Networking

Cisco introduces “medianet” technologies and solutions

This new class of technologies is designed to enable advanced communications, collaboration and entertainment experiences through video- and rich media-optimized service provider, business, and home networks, known as “medianets.”

Data-based communications are being replaced by video and rich media, which is straining the architectural foundations of both public and private networks serving consumers and businesses. This network transformation toward rich media-optimized networks is the driver behind Cisco’s video strategy and represents Internet networking’s growing impact on the daily lives of consumers and professionals alike.

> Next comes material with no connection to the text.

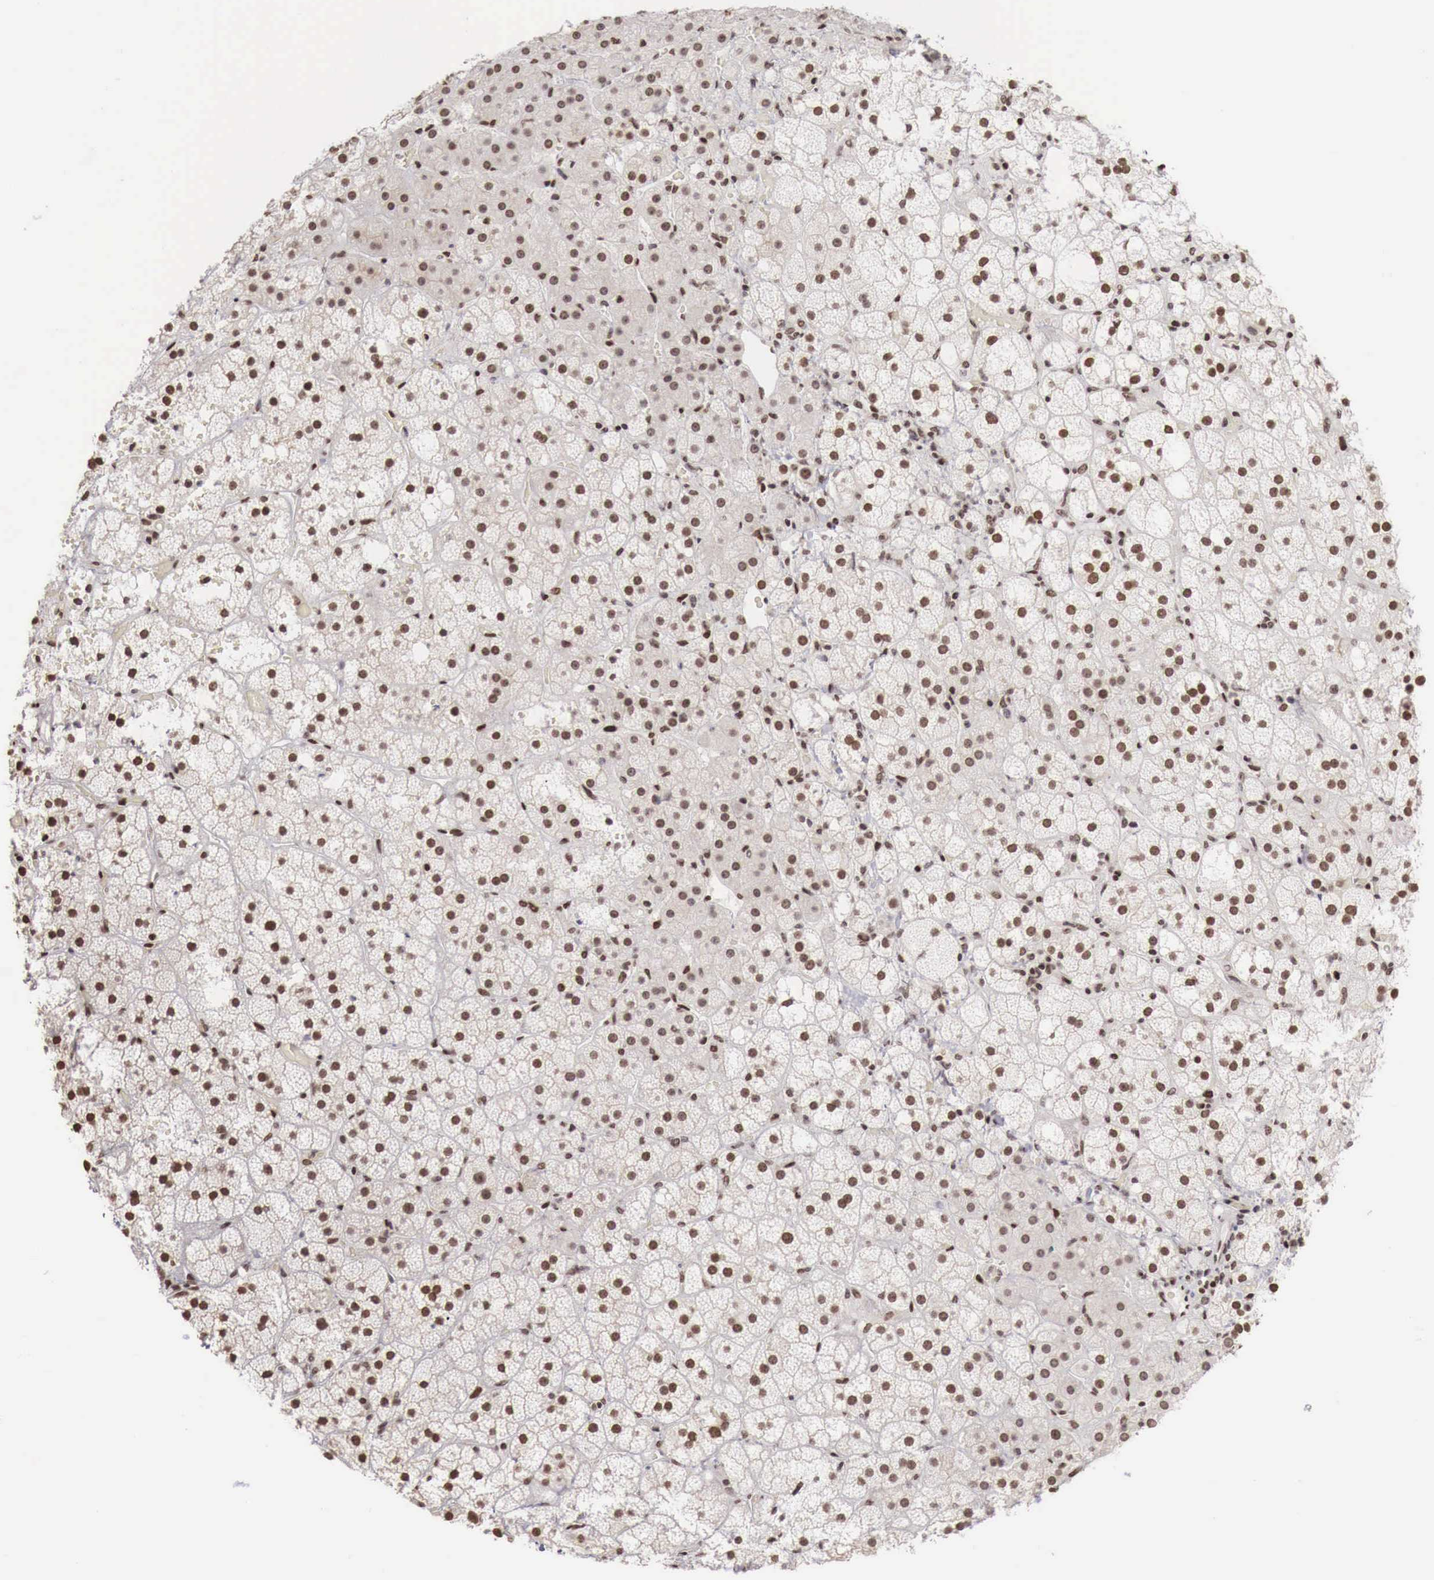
{"staining": {"intensity": "strong", "quantity": ">75%", "location": "nuclear"}, "tissue": "adrenal gland", "cell_type": "Glandular cells", "image_type": "normal", "snomed": [{"axis": "morphology", "description": "Normal tissue, NOS"}, {"axis": "topography", "description": "Adrenal gland"}], "caption": "Adrenal gland stained for a protein (brown) exhibits strong nuclear positive staining in about >75% of glandular cells.", "gene": "PHF14", "patient": {"sex": "male", "age": 53}}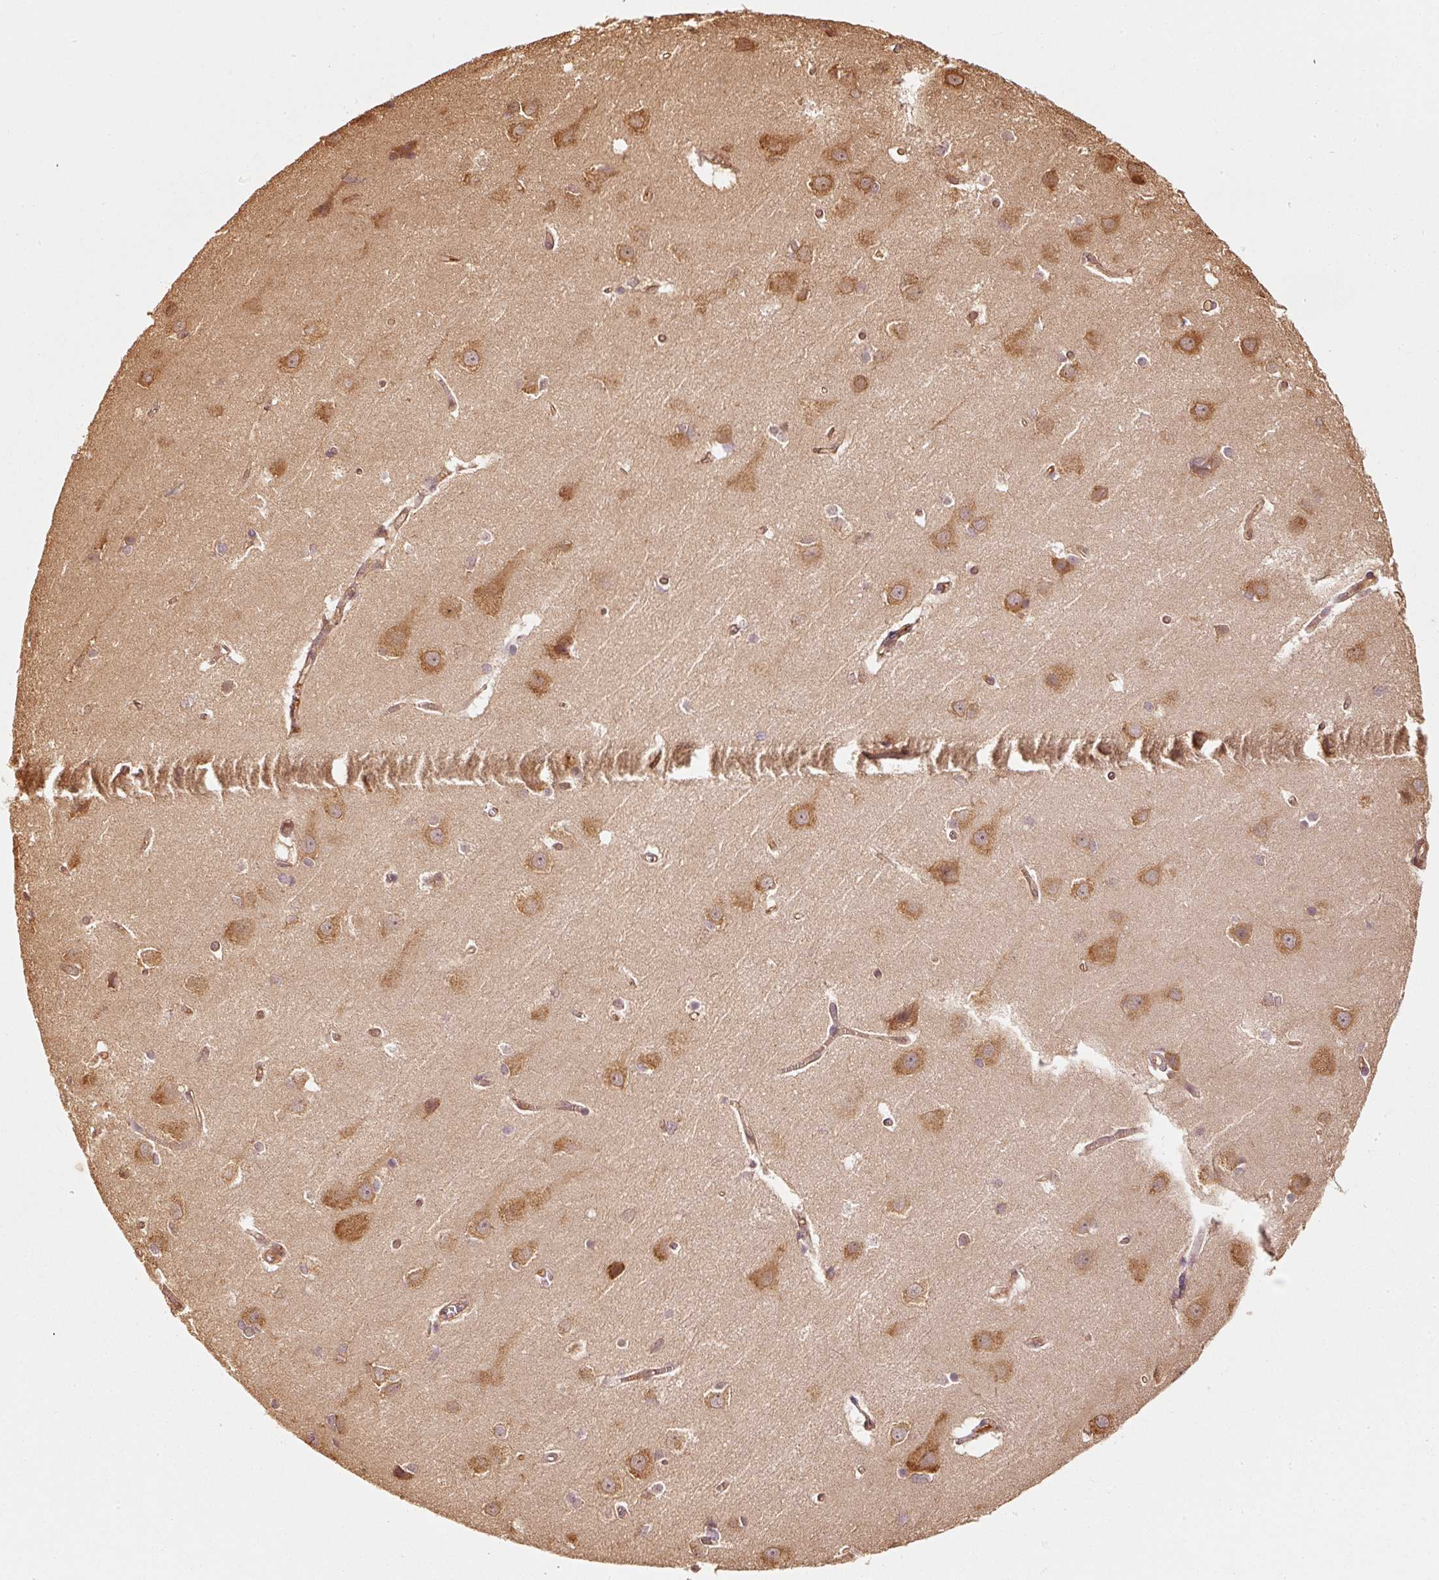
{"staining": {"intensity": "weak", "quantity": ">75%", "location": "cytoplasmic/membranous"}, "tissue": "cerebral cortex", "cell_type": "Endothelial cells", "image_type": "normal", "snomed": [{"axis": "morphology", "description": "Normal tissue, NOS"}, {"axis": "topography", "description": "Cerebral cortex"}], "caption": "A histopathology image showing weak cytoplasmic/membranous expression in approximately >75% of endothelial cells in benign cerebral cortex, as visualized by brown immunohistochemical staining.", "gene": "STAU1", "patient": {"sex": "male", "age": 37}}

“The Internet and IP networks as we know them are changing,” said Marthin De Beer, senior vice president of Cisco’s Emerging Technologies group. “In the near future, 90 percent of consumer network traffic will be video and rich media, and new ‘medianet’ technologies and devices will drive the evolution not only to new networks, but immersive new experiences made possible by combining video, rich media, voice and data on a single networked platform. As businesses look to reduce costs and increase productivity, ‘medianet’ solutions will enable new methods of networked collaboration and virtualization, such as seamless language translations over Cisco TelePresence, which will eliminate communication barriers in the workplace.”

Additionally, video-specific findings from the Cisco Visual Networking Index (VNI) Forecast for 2007-2012 were released today, providing new insights on a variety of consumer and business IP networking trends driven largely by the increasing use of video and Web 2.0 social networking and collaboration applications:

• Professional/traditional broadcast video content will become 80% of all Internet video viewed on PCs/laptops by 2012.

• Traffic associated with user-generated video content will triple from 2008 to 2012.

• More than 4 billion video streams per month will be delivered through Internet-enabled set-top boxes* by 2012. (*Internet-enabled set-top boxes include IPTV set-tops, next-generation cable set-tops, gaming consoles, and third-party standalone set-tops.)

• Global VoD traffic more than doubled from 2007 to 2008 (increased by a factor of 2.4).

“Video is a transformational force in the world today,” said Tony Bates, senior vice president and general manager of Cisco’s Service Provider business group. “We are seeing consumers and enterprises embracing the power of video to foster better communications, entertainment and information gathering. Cisco foresees a new generation of Internet-based video and multimedia experiences running on ‘medianets’ that will create new opportunities for service providers, content providers, and businesses – and entirely new experiences for consumers.”